NEW YORK MTV Networks believes it has found a better answer for short-form online video advertising than the derided 30-second pre-roll: very short video spots (five seconds long) accompanied by corresponding but slightly delayed display ads.
The company this week disclosed the results of an elaborate study on online video advertising called Project Inform. That effort sought to find a better ad standard for the burgeoning medium, preferably one that combined brand effectiveness with user tolerance. The extensive project, conceived more than a year ago, was conducted in partnership with research firm InsightExpress and employed the services of Web video technology firm Panache.
MTVN started with over 20 ad unit possibilities. By early 2009, it had boiled down its list of potential ad formats to three, including the classic pre-roll. Another unit was called the Lower 1/3 Product Suite, which combines five-second pre-rolls with transparent Flash ads that take over the bottom third of users’ video screens only after 10 seconds of content has streamed. The other unit was dubbed the Sideloader Product Suite, which also utilizes five-second spots and delayed animated display ads appearing at the side of the video player.

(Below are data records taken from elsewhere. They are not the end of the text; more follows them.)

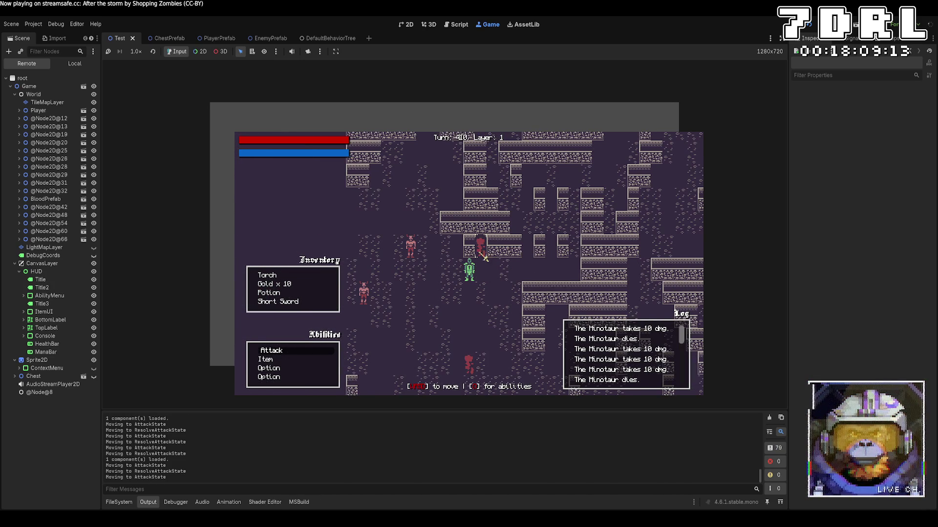
pyautogui.press('a')
pyautogui.press('w')
pyautogui.press('w')
pyautogui.press('w')
pyautogui.press('w')
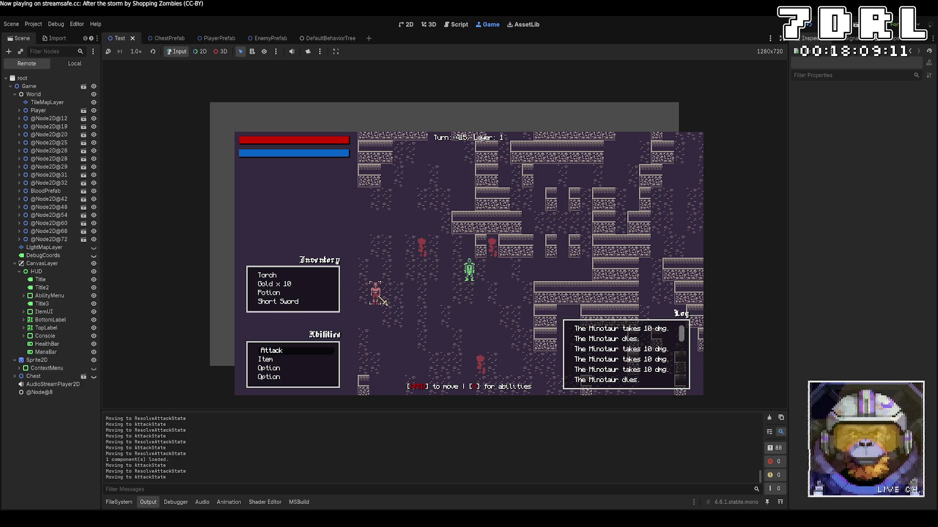
pyautogui.press('w')
pyautogui.press('a')
pyautogui.press('w')
pyautogui.press('w')
pyautogui.press('w')
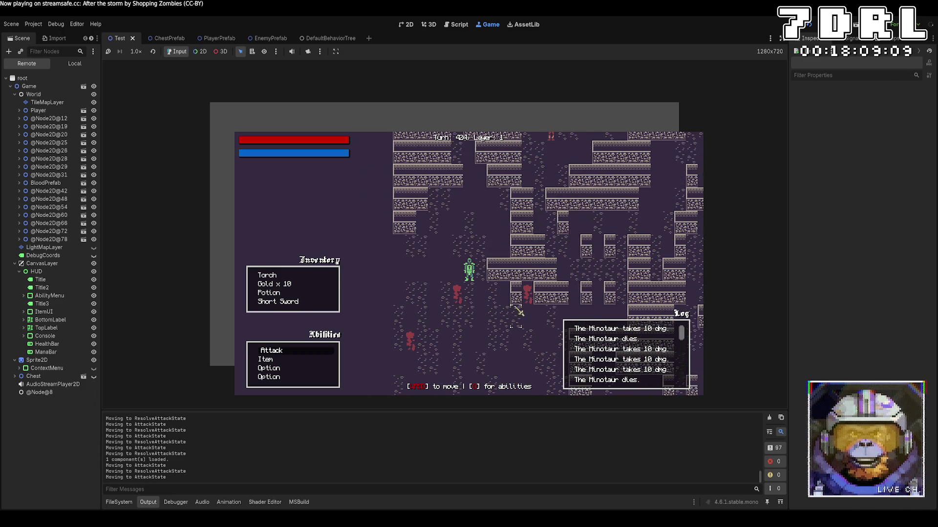
pyautogui.press('w')
pyautogui.press('w')
pyautogui.press('a')
pyautogui.press('w')
pyautogui.press('w')
pyautogui.press('w')
pyautogui.press('w')
pyautogui.press('w')
pyautogui.press('w')
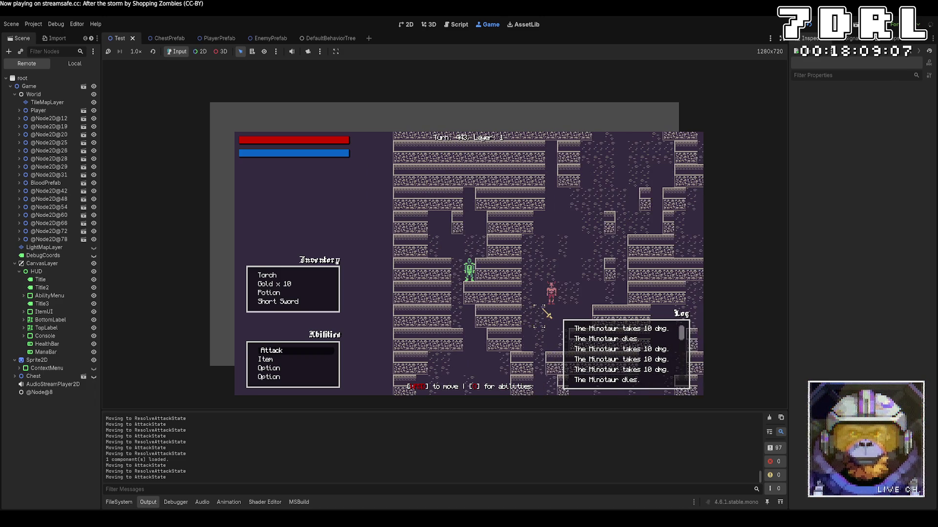
pyautogui.press('w')
pyautogui.press('w')
pyautogui.press('w')
pyautogui.press('w')
pyautogui.press('w')
pyautogui.press('w')
pyautogui.press('w')
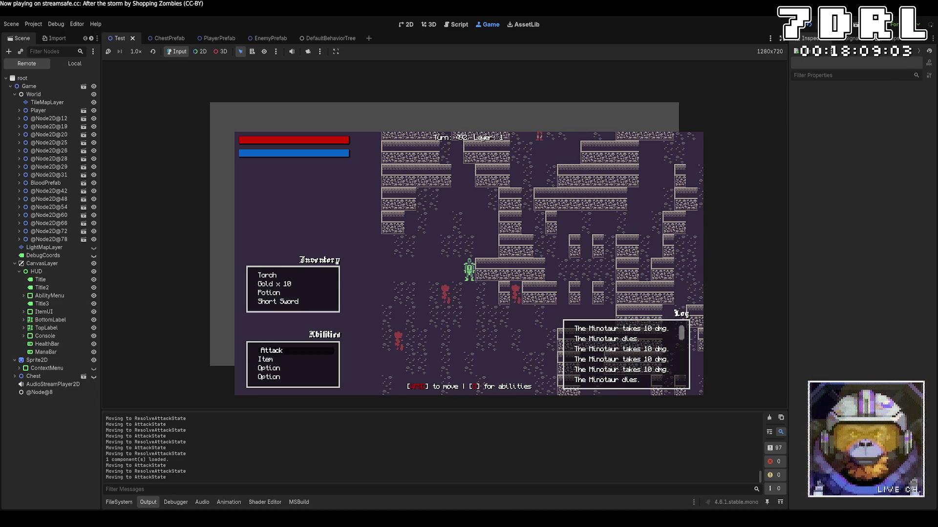
pyautogui.press('F8')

From January through April of this year, MTVN began testing the three placements on its collection of sites, including MTV.com, ComedyCentral.com and CMT.com. The test used 50 million streams of ad inventory for three different advertisers, including a movie studio, a packaged-goods provider and a grocery brand. The results indicated that while pre-rolls performed fairly well, the Lower 1/3 scored best when it came to classic metrics like unaided awareness, aided awareness and purchase intent.
That approach was crucial, according to Nada Stirratt, MTVN evp of digital advertising, who said that Project Inform was specifically designed to study the power of brand advertising — and not direct response — in Web video. Yet it also had to yield actionable data. “The premise was to find out what you need to activate a consumer response to a marketer’s message,” she said.
And MTVN deliberately zeroed in on short-form video and casual games — content types that continue to explode in user popularity, but often fall short when it comes to monetization. “Everybody talks about long form,” Stirratt said. “That was our bias: ‘How do we make these [shorter] experiences work for advertisers?’ The goal was to find the perfect balance between an ad unit that is effective in moving the needle and an ad unit that is likable.”
Why do people like the Lower 1/3 unit? It’s hard to say definitively, but Stirratt theorized that it has something to do with the lag between the short five-second pre-roll and the display unit, which appears 10 seconds later. Using that setup, “You already have a favorable impression of a brand, and people are really engrossed in content. And they are still able to interact if they want,” she said.
MTVN’s goal with Project Inform in some ways mirrors the research work being done by Publicis’ VivaKi and a host of prominent partners in The Pool — which is also aimed at establishing a better industry standard for Web video. But MTVN has declined to participate in The Pool, instead pushing forward in search of its own answer.
“Obviously, we need agencies and clients on board [creating original online video ads],” Stirratt said. “The win for the industry is when people start creating things for this medium instead of for other media.”